EconomyBaseScore is recalculated from scratch every turn. It replaces last turn's EconomyBaseScore. It equals
(GNP * 5 / population)
+ (net gold, limited to range from -10 to 10)
- (2 * number of unstable civs you know)
- (number of turns your civ has been alive)/8, penalty limited to -35 (280 turns)
+ 20 if you're in a golden age
+ 10.
EconomyModifier is accumulated every turn. It is added to last turn's cumulative EconomyModifier.
It uses gnpChange, this turn's change in GNP as a fraction of the current GNP.
gnpChange = ((current GNP) - (previous GNP)) / (current GNP).
E.g. if gnpChange is 0.1, last turn GNP was 90% of the current GNP.
EconomyModifier = (gnpChange - 0.055) * 40.
Two things I noticed:
1. Of interest to players, economic stability includes a large penalty that accumulates every turn independently of anything the civ does. It looks like the penalty should be -0.055 * 40 = -2.2 per turn, although from the economic stability values I saw (e.g -150 at turn 300), I'm not sure how the penalty could be that high - I'm not sure how the growth terms could be large enough to cancel it. Nonetheless I think it's larger than anything the civ can do to counteract it. Over time, every civ is going accumulate a large economic stability penalty because of that fixed per-turn penalty.
2. Of interest to developers and very careful players, EconomyModifier seems to have the flaw that it rewards unsteady growth. For example you could double your GNP in 13 turns by growing 5.5% per turn, and accumulate a net EconomyModifier of 0. Or you could do it by growing 100% in one turn and 0% in 12 other turns, and accumulate a net EconomyModifier of 40 - (2.2 * 13) = 11.4. It follows from the same reason an elongated rectangle has a larger perimeter than a square of the same area. (Perimeter is analogous to a civ's accumulated EconomyModifier and area is analogous to its GNP.) I'm not sure how it works when some turns reduce GNP rather than increasing it, though.
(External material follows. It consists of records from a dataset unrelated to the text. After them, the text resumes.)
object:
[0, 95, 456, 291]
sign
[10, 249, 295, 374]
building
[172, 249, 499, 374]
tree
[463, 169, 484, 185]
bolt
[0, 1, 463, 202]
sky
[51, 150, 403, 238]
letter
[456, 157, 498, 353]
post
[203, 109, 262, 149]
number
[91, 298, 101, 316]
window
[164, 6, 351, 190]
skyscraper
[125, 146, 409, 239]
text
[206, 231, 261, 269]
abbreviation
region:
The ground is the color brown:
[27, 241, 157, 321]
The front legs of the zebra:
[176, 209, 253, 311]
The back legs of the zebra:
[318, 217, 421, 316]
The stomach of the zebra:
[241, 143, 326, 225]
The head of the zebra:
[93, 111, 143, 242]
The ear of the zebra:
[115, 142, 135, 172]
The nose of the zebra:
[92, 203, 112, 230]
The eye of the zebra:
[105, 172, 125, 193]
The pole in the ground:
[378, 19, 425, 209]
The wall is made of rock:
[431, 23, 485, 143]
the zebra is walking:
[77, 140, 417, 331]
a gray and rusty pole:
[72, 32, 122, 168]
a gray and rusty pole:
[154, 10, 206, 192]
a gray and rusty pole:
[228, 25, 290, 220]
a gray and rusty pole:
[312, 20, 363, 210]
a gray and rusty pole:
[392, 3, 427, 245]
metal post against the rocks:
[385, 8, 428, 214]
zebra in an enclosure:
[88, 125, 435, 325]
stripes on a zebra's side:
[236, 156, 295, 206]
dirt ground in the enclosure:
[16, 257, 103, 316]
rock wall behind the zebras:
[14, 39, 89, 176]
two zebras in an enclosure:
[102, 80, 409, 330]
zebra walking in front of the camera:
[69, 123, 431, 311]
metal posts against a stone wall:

I wasn't sure how to tweak the economic stability code to make it possible to play the long games I was trying to play - not while preserving any kind of challenge in economic stability, in the spirit of how the economic stability code was written.
I tried an Iroqouis game and got 3 units to start, which seemed like too little. It was fun to kill disembarked settlers before they could found cities, though.
I tried a Russia game and collapsed around 1000 AD again. I didn't read the logic for collapses closely, so I don't know exactly why it collapsed, but I saw the civ had problems with happiness (no problem, I can play to control that) and again economic stability.
I think to really change economic stability intelligently I'd have to understand GNP growth concretely: in some autorun games, log GNP, number of cities, and population, for every civ, every turn; then analyze it. For now, I think I'll try reducing the fixed per-turn penalty in EconomyModifier to 20% of its current value, and the GNP growth term in EconomyModifier to 40% of its current value. So the per-turn penalty will be both less consequential, and easier to counteract.